_ASSIGNED TASK_
Transcribe word for word the lines below from the line with "Marine Transportation – 4Q Overview" through the line with "Total impact to", ends included.

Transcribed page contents
---
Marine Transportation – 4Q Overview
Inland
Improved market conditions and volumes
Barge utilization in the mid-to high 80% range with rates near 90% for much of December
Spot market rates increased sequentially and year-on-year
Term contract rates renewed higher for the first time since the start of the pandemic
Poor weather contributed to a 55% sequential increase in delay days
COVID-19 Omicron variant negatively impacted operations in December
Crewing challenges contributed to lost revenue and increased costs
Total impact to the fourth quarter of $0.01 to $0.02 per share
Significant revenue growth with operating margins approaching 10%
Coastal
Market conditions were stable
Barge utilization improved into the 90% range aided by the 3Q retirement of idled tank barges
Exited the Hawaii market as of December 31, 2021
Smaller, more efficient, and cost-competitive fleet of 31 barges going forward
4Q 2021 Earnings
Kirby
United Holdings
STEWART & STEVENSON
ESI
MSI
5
---
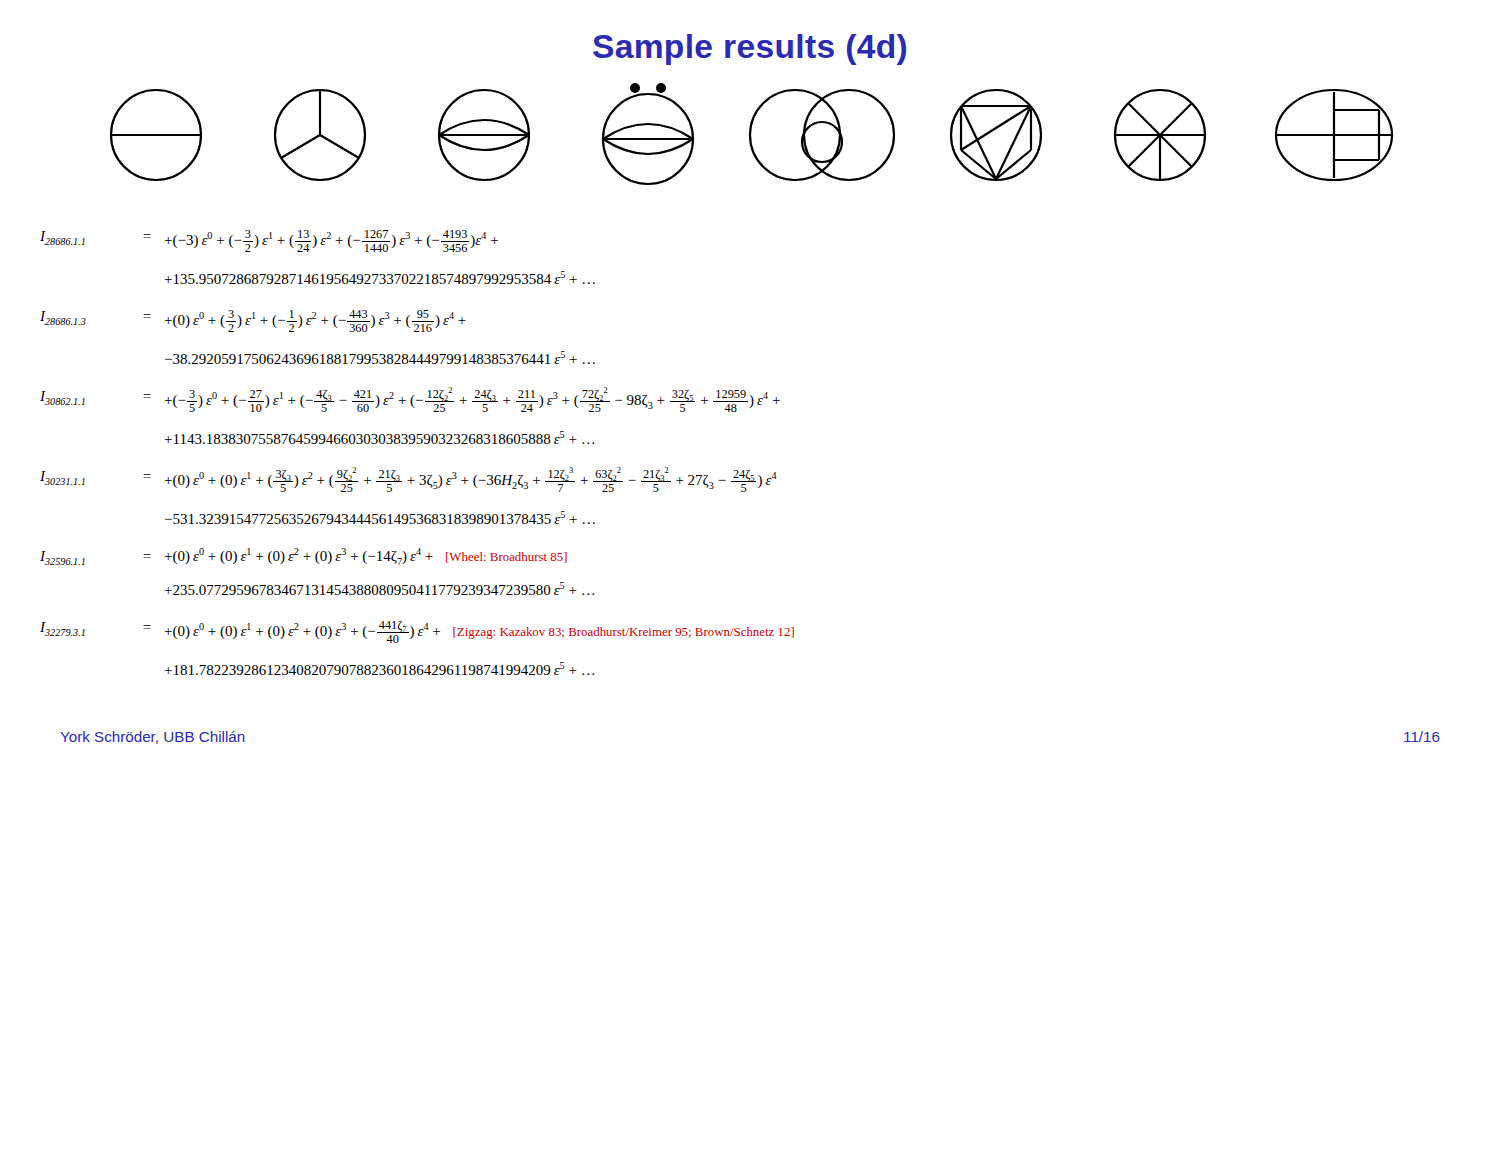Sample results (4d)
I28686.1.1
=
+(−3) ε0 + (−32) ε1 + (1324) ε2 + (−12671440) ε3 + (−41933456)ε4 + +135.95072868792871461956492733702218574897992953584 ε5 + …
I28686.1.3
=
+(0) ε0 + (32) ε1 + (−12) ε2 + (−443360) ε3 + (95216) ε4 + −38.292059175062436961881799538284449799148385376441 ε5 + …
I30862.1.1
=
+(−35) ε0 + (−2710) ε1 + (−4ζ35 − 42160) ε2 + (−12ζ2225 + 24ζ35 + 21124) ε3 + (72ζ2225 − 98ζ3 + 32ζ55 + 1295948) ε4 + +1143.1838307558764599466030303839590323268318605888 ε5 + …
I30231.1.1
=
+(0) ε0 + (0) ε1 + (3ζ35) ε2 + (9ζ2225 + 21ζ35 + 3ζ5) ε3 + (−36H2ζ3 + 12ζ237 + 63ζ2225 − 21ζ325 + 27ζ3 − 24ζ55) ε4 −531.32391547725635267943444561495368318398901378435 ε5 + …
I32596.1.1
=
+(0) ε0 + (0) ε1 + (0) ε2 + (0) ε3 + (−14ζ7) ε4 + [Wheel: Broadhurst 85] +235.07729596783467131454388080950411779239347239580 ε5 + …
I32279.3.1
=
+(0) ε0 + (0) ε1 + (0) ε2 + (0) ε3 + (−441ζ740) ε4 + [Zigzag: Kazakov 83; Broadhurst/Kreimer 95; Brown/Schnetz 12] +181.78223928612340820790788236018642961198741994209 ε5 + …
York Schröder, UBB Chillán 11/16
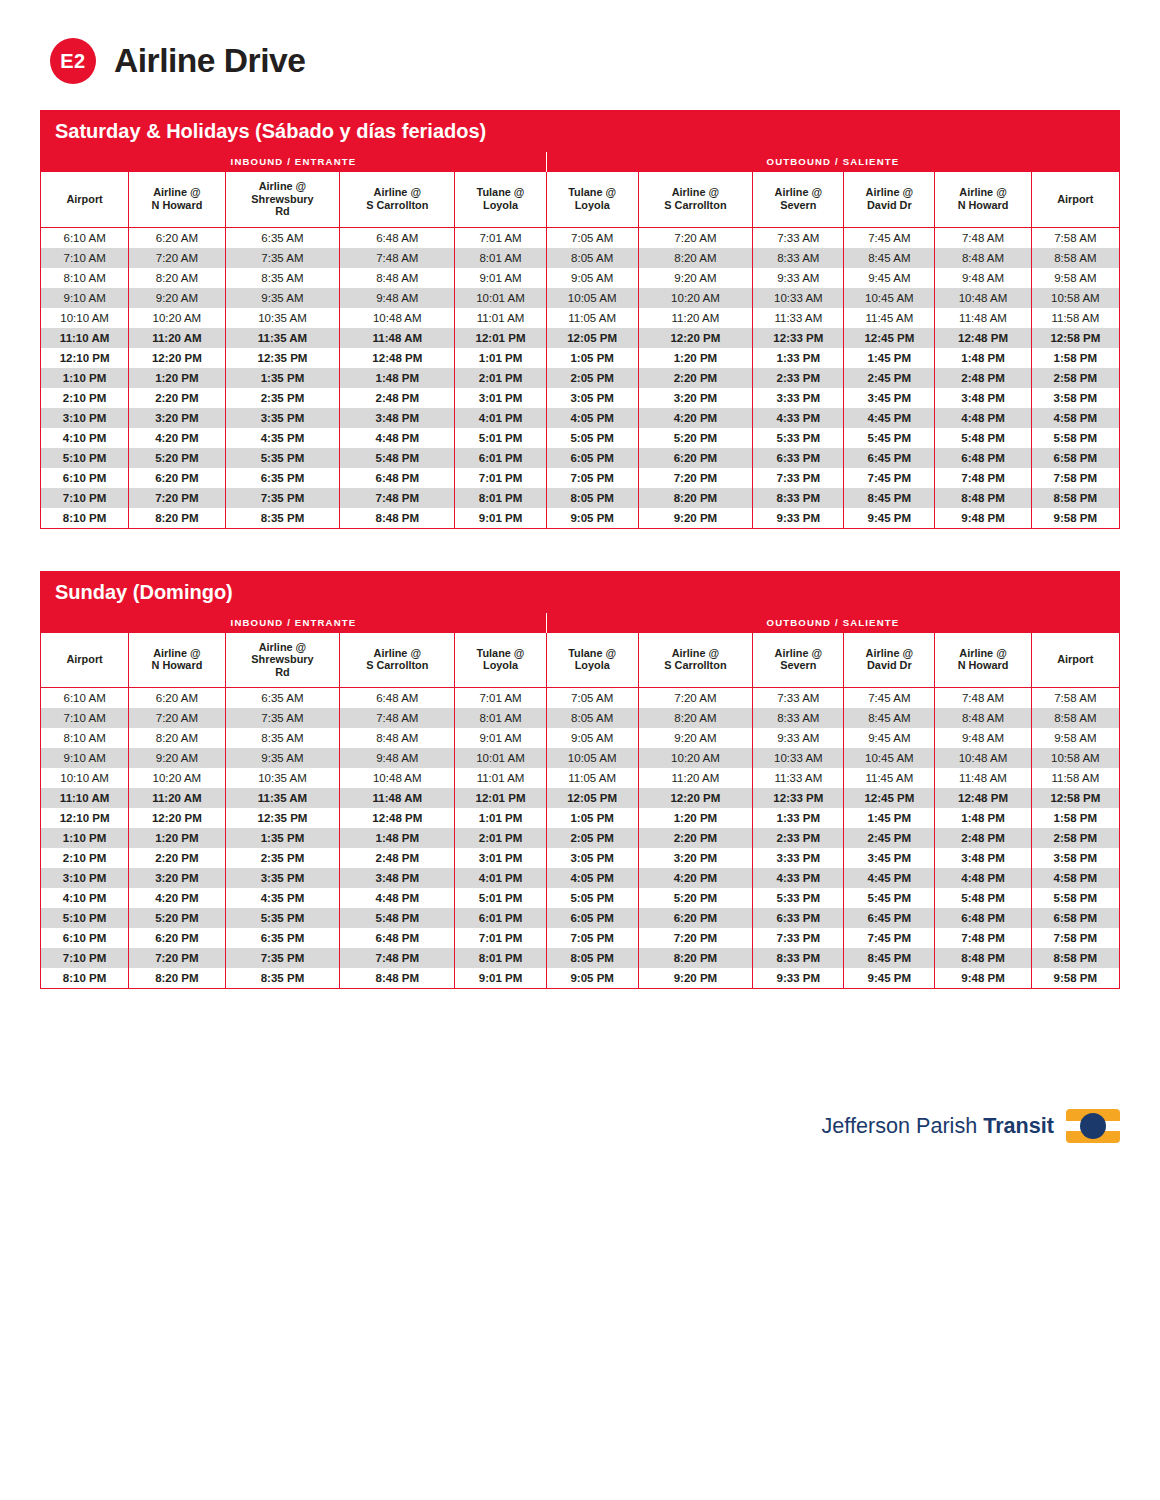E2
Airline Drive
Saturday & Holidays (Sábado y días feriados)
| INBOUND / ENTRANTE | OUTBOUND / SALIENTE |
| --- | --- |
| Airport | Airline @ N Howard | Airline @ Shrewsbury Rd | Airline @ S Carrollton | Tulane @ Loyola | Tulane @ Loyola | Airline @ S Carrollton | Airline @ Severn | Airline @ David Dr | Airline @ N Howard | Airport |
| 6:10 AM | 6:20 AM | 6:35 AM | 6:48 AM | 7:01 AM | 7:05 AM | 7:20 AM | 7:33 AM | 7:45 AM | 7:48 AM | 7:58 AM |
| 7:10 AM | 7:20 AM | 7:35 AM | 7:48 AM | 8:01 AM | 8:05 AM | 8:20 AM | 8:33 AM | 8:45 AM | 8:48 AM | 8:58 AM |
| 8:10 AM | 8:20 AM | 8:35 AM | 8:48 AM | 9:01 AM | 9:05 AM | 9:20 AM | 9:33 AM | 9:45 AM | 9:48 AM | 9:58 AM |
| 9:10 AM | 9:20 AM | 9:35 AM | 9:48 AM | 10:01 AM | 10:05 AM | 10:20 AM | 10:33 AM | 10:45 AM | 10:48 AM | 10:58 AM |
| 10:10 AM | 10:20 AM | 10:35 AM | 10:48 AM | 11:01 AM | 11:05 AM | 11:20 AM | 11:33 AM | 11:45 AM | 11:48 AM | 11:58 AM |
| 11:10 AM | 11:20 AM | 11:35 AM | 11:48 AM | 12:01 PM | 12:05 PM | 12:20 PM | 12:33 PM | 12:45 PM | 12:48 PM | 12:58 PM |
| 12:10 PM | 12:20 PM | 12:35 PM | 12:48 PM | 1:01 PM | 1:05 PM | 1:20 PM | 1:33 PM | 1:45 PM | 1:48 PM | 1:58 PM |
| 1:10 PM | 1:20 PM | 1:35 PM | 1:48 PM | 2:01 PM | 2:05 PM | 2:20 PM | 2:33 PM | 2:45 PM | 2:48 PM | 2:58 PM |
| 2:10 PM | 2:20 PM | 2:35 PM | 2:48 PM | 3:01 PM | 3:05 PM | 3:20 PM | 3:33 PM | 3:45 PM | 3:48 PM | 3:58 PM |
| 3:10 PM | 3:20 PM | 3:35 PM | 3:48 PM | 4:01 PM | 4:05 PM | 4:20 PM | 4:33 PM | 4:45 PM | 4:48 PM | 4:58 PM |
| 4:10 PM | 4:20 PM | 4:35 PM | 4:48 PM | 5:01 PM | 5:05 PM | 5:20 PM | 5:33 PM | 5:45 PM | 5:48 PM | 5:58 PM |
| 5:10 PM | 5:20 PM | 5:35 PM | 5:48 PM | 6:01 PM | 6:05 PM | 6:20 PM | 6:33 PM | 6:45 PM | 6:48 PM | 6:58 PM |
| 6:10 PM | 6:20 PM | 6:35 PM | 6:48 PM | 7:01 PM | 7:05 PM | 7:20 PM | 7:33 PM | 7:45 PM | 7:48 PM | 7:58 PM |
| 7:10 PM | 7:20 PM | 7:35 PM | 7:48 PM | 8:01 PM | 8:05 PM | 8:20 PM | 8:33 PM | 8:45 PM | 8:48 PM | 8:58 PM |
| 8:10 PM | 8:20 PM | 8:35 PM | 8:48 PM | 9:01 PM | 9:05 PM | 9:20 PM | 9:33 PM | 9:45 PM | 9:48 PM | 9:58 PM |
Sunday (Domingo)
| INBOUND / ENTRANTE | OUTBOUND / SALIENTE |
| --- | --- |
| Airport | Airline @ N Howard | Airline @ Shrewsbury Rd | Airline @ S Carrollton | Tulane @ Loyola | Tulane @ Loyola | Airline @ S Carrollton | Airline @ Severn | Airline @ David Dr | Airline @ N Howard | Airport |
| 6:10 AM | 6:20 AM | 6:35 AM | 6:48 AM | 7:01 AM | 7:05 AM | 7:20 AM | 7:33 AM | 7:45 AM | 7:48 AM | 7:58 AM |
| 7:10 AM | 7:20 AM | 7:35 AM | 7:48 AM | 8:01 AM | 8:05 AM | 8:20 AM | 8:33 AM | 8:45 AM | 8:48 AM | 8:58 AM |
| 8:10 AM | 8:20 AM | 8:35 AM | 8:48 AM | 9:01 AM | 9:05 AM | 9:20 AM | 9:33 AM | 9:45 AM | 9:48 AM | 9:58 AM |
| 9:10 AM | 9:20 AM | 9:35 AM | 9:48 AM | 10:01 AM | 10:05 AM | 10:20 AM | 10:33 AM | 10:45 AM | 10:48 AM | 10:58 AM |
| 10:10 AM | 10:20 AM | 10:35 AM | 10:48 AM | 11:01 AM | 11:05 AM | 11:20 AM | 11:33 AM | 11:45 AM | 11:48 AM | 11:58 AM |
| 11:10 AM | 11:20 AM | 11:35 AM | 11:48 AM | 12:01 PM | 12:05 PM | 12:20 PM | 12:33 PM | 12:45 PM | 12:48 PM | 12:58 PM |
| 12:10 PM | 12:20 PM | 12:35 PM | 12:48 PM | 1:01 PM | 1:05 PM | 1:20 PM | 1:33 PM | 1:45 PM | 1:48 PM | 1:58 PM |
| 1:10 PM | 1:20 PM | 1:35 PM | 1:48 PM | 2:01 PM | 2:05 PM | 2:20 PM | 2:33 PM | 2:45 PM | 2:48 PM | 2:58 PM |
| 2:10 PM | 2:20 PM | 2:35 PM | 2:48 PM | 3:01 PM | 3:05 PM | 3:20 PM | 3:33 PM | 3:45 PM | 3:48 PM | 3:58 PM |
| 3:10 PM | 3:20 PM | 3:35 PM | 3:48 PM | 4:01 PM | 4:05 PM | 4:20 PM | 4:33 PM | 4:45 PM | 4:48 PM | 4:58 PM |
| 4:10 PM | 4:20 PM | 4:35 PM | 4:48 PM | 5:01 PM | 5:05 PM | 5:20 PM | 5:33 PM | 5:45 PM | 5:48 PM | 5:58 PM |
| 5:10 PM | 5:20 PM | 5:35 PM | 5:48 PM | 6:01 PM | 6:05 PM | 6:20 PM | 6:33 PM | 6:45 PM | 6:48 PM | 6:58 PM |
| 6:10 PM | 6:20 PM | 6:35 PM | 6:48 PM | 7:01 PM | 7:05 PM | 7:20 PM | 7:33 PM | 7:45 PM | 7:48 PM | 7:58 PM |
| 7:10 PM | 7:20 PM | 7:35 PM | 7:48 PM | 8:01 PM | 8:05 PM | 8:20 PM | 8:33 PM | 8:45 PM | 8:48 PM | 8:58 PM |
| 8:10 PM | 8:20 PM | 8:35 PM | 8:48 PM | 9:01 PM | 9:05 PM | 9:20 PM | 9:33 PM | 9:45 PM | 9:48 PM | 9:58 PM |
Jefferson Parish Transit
---
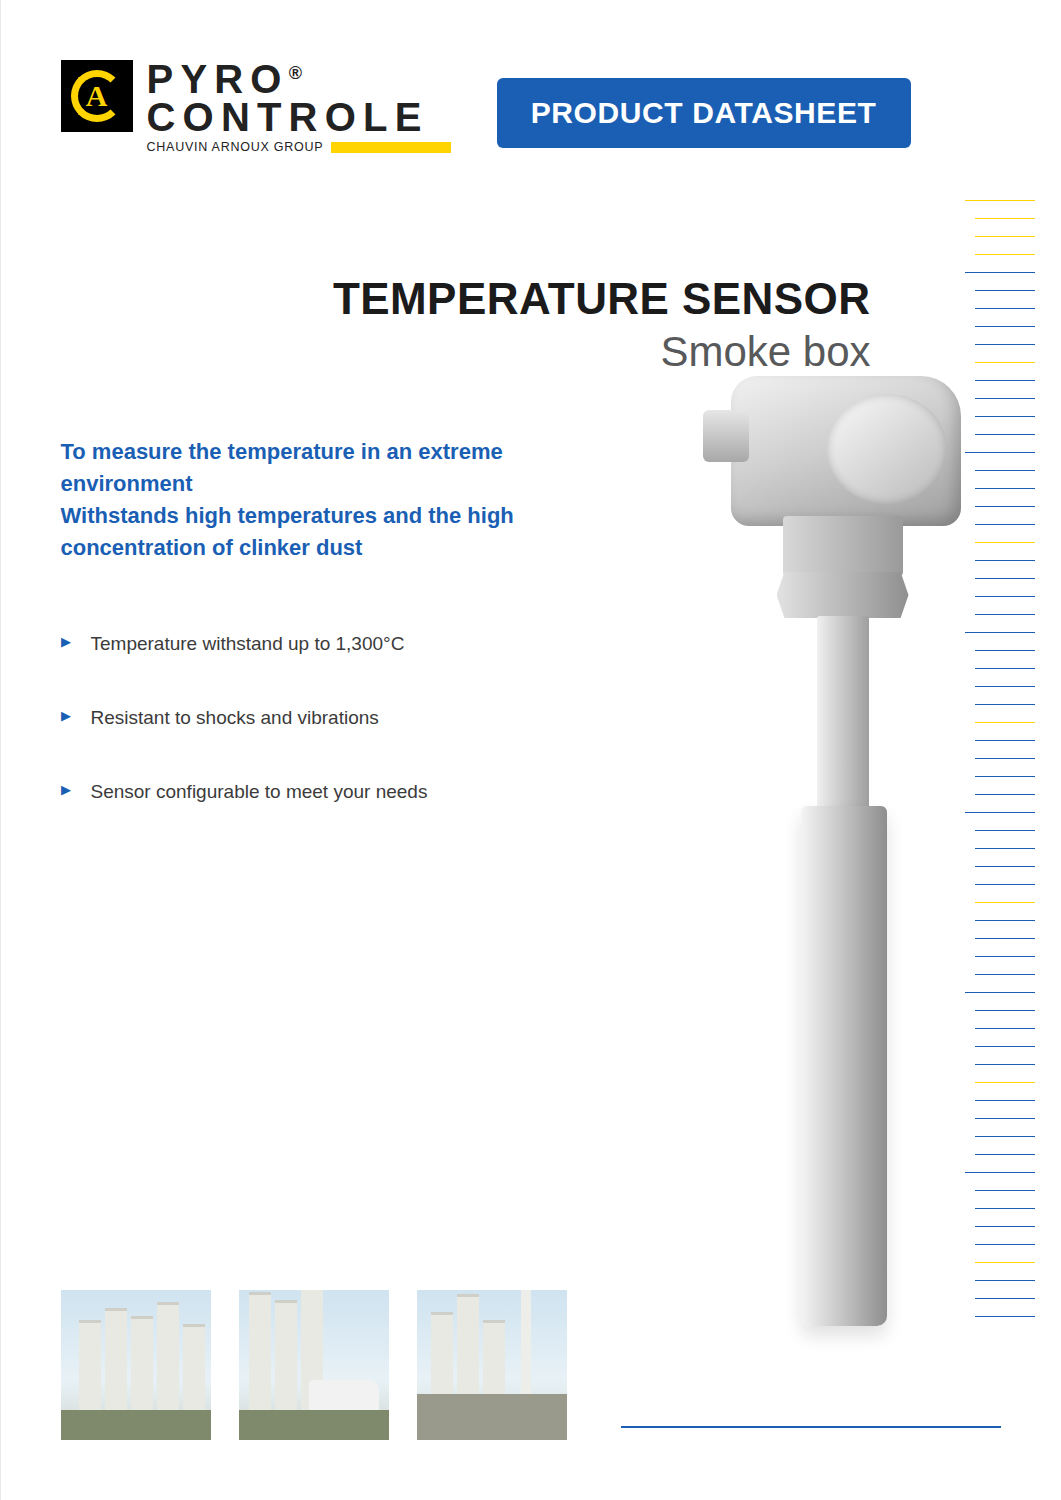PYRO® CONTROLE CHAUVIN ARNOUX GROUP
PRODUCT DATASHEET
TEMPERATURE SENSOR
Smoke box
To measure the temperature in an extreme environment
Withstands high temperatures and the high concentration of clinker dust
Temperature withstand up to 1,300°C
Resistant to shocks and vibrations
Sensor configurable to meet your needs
---
_ANSWER BOX_
Marine Transportation – 4Q Overview
Inland
Improved market conditions and volumes
Barge utilization in the mid-to high 80% range with rates near 90% for much of December
Spot market rates increased sequentially and year-on-year
Term contract rates renewed higher for the first time since the start of the pandemic
Poor weather contributed to a 55% sequential increase in delay days
COVID-19 Omicron variant negatively impacted operations in December
Crewing challenges contributed to lost revenue and increased costs
Total impact to the fourth quarter of $0.01 to $0.02 per share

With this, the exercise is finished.